Título: Um jogo por ser jogado
Autor: Feuerwerker, Alon
Fonte: Correio Braziliense, 11/10/2009, Política, p. 4

O Palácio do Planalto sabe que a oposição tem uma chance em 2010, se estiver unida, se conseguir escapar da armadilha de olhar pelo retrovisor e se projetar uma visão esperançosa sobre o futuro

O que pode desandar no script rascunhado em palácio e no PT para alavancar uma invencível candidatura de Dilma Rousseff a partir da popularidade de Luiz Inácio Lula da Silva? Em teoria, o roteiro é cartesiano. Dizem cientistas políticos especializados que acima de certo patamar de aprovação (uns 50%) o governante se capacita a fazer o sucessor, sem grandes contratempos. Essa é a teoria. Mas, e na prática?

Além da força de Lula, outra perna da campanha governista será a comparação entre os governos do PT e do PSDB. Como o PT tem dito que vai mesmo por aí, é provável que os oponentes também estejam a preparar os números. Independente, porém, das planilhas e gráficos, a falta de crítica e oposição programáticas nos últimos anos ajudou a consolidar a ideia ¿ verdadeira ¿ de que Lula foi bem melhor do que Fernando Henrique Cardoso. É realidade com que a oposição terá que se virar.

Mas será que líderes com grande aprovação, à frente de governos excelentemente avaliados, transformam a eleição do sucessor automaticamente num passeio? Os fatos dizem que não. O mais emblemático exemplo recente foi a escolha do prefeito de Belo Horizonte ano passado. Vamos recordar.

O então prefeito Fernando Pimentel (PT) e o governador Aécio Neves (PSDB), ambos muitíssimo considerados, julgaram ter descoberto a fórmula infalível da eleição faturada de véspera. Uma aliança entre ambos. Uma eleição sem oposição. E lançaram na empreitada um ¿técnico¿, o secretário estadual de Planejamento, Márcio Lacerda (PSB).

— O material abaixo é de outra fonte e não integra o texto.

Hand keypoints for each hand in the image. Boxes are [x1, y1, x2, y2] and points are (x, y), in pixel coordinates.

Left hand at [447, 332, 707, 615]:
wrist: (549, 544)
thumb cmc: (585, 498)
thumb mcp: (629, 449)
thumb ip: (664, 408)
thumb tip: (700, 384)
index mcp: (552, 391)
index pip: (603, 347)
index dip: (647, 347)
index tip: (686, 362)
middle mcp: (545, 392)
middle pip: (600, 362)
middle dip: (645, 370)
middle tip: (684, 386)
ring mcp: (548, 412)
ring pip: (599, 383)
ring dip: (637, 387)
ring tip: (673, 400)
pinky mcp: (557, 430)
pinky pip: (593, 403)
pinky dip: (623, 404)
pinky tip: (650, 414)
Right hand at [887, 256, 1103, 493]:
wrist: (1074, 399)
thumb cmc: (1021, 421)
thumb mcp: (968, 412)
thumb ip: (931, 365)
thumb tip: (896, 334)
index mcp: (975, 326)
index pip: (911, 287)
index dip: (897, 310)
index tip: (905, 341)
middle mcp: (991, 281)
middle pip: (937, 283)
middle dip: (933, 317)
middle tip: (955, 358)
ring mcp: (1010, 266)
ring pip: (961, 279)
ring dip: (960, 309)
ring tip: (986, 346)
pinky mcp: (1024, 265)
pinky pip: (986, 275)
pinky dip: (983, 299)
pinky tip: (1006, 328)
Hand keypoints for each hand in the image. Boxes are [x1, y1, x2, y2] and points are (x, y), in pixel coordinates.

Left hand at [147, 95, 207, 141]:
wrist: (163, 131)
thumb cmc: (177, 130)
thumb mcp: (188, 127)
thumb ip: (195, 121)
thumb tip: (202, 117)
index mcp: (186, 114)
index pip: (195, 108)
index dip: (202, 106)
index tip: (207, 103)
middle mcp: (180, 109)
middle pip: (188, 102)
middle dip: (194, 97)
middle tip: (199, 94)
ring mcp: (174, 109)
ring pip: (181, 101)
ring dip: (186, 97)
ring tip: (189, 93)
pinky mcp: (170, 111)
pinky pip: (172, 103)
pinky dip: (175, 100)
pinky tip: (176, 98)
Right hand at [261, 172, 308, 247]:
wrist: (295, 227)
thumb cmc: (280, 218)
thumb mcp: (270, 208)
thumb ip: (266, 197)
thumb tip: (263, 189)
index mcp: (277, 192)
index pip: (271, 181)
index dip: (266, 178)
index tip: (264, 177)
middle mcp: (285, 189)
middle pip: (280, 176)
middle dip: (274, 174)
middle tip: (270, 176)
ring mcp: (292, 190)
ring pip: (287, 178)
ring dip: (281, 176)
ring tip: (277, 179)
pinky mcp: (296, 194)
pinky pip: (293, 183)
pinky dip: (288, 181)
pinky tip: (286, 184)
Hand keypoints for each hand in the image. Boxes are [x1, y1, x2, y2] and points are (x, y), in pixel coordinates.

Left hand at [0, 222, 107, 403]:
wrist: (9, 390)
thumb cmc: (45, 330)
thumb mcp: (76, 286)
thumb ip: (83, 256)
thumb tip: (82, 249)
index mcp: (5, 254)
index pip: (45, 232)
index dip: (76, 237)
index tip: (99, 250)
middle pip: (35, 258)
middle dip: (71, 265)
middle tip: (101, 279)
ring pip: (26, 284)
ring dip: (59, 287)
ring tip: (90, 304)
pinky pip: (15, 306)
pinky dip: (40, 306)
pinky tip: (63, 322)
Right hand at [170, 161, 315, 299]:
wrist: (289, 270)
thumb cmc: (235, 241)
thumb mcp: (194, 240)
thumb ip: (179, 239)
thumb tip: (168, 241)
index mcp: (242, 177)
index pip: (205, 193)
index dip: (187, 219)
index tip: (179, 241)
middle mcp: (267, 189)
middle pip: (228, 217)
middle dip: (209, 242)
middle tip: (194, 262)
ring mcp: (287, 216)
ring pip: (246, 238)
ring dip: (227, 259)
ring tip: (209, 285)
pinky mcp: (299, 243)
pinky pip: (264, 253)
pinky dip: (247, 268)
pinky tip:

Um administrador competente, apoiado por dois governantes estimados, com a promessa de continuar uma administração bem avaliada. Tinha tudo para dar muito certo.

Quase deu muito errado. Apesar dos tanques de saliva investidos pelo prefeito e pelo governador, e apesar do peso das duas máquinas, Lacerda comeu poeira no primeiro turno, atrás de um supreendente e antes praticamente desconhecido Leonardo Quintão (PMDB). No segundo turno acabou dando o candidato do PSB, mas é razoável dizer que a corrida foi mais perdida por Quintão e suas fragilidades do que vencida por Lacerda e suas qualidades.

Duas lições da refrega belorizontina de 2008. A primeira: com todos os apoios que se possa ter, chega uma hora em que o eleitor presta mais atenção no candidato do que em seus apoiadores. A segunda: toda eleição é disputada contra alguém. O eleitor compara sim partidos, números. Mas quando vai decidir seu voto leva principalmente em conta as capacidades comparadas de liderança política e eficiência administrativa dos candidatos. E com alguma dose de subjetivismo.

Lula tem grande apoio, mas José Serra e Aécio Neves também têm, em seus estados. Lula faz um bom governo, segundo os números e as pesquisas. Os tucanos também, na área de responsabilidade deles. O PT esgrimirá que Serra ou Aécio no Planalto representarão a volta de FHC? Possível, mas é preciso saber se vai colar. Marta Suplicy (PT) e Geraldo Alckmin (PSDB) tentaram usar uma carta algo parecida (o antimalufismo e o antiquercismo) contra Gilberto Kassab na última eleição para prefeito de São Paulo. Deram com os burros n`água.

Mesmo com todo o vento a favor, o Palácio do Planalto sabe que a oposição tem uma chance em 2010, se estiver unida, se conseguir escapar da armadilha de olhar pelo retrovisor e se projetar uma visão esperançosa sobre o futuro. Daí que governo e PT estejam empenhados em provocar alguma divisão séria nas hostes oposicionistas. Assim como o PSDB está empenhado em criar uma equação que dificulte a maioria política automática da base do governo em torno de Dilma Rousseff.

Os movimentos nervosos do governo e da oposição são o melhor sintoma de que o jogo ainda está por ser jogado.